Department of Experimental Therapeutics Translational Research Center, Kyoto University Hospital, Kyoto, Japan.
J Clin Pharm Ther. 2013 Aug;38(4):309-13. doi: 10.1111/jcpt.12064. Epub 2013 Apr 9.
Many drugs fail during development. However, detailed reasons for failure during drug development are almost never disclosed. We focused on the drugs whose clinical development and registration were initially hampered, but which were finally approved to identify reasons that delayed their marketing approval in Japan.
We analysed 727 new drug applications (NDAs) approved in Japan between 2001 and 2011.

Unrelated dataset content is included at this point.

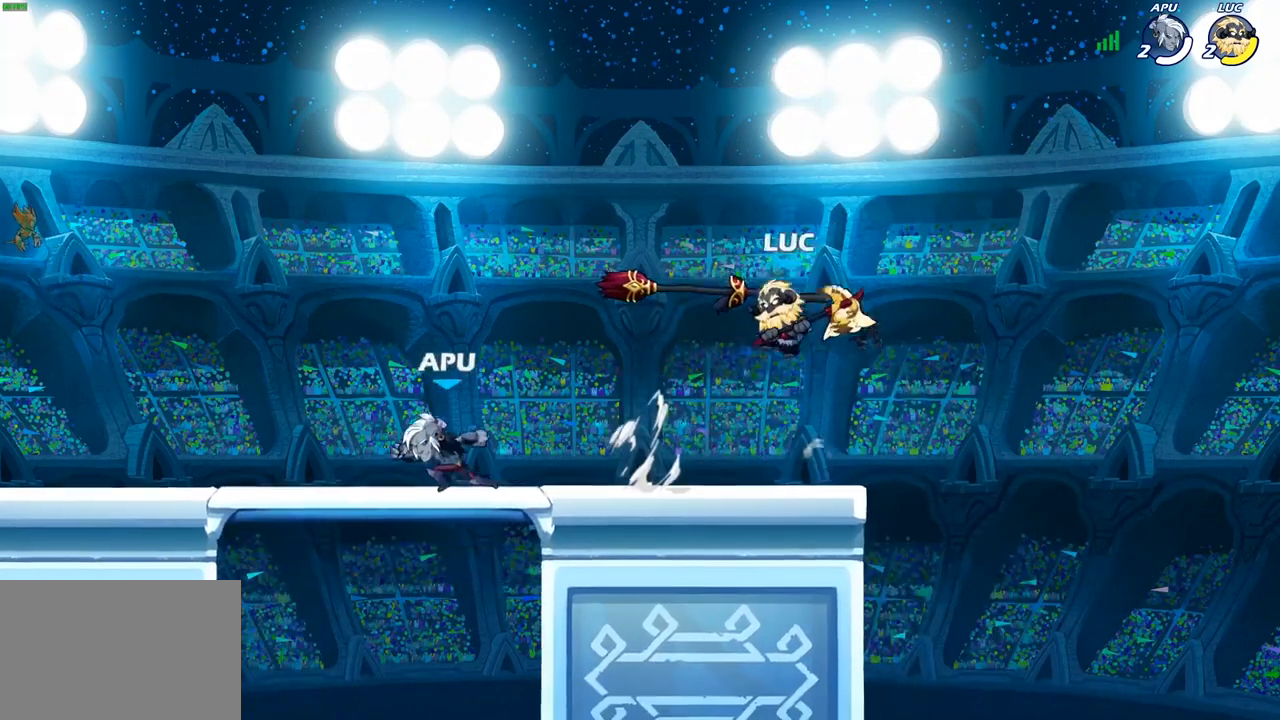
{"buttons": ["R2"], "left_stick": "up-right", "right_stick": "center", "events": [[133, "CROSS", "down"], [183, "CROSS", "up"], [350, "R2", "down"], [450, "left_stick", "up-right"]]}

Fifty-three NDAs had serious and identifiable problems during drug development. Of these, 43 NDAs had 'problem related to clinical data'. We found that the problems for withdrawal of these NDAs could be ascribed largely to inappropriate clinical data package and study design for supporting the intended indications and usage and to unclear clinical results for defining dosage regimen or efficacy of the drugs.
Our results indicate the importance of careful determination of the optimal dosage regimen and the choice of objective endpoints in clinical trials. Further, it is important to establish a clear strategy for generating the clinical data package, to include careful design of clinical trials on the basis of the nature of the target disease and target population. For drugs marketed in Japan, there is a need to include sufficient numbers of Japanese patients in the trials.
许多药物在开发过程中失败。然而,药物开发过程中失败的详细原因几乎从未被披露过。我们专注于那些临床开发和注册最初受阻但最终获准的药物,以确定在日本延迟其上市许可的原因。
我们分析了 2001 年至 2011 年间在日本批准的 727 份新药申请(NDA)。
53 份 NDA 在药物开发过程中存在严重且可识别的问题。其中,43 份 NDA“与临床数据有关的问题”。我们发现,这些 NDA 的撤回问题主要归因于支持预期适应症和用途的临床数据包和研究设计不当,以及定义药物剂量方案或疗效的临床结果不明确。
我们的结果表明,在临床试验中仔细确定最佳剂量方案和选择客观终点非常重要。此外,重要的是要建立一个明确的策略来生成临床数据包,包括根据目标疾病和目标人群的性质仔细设计临床试验。对于在日本上市的药物,有必要在试验中纳入足够数量的日本患者。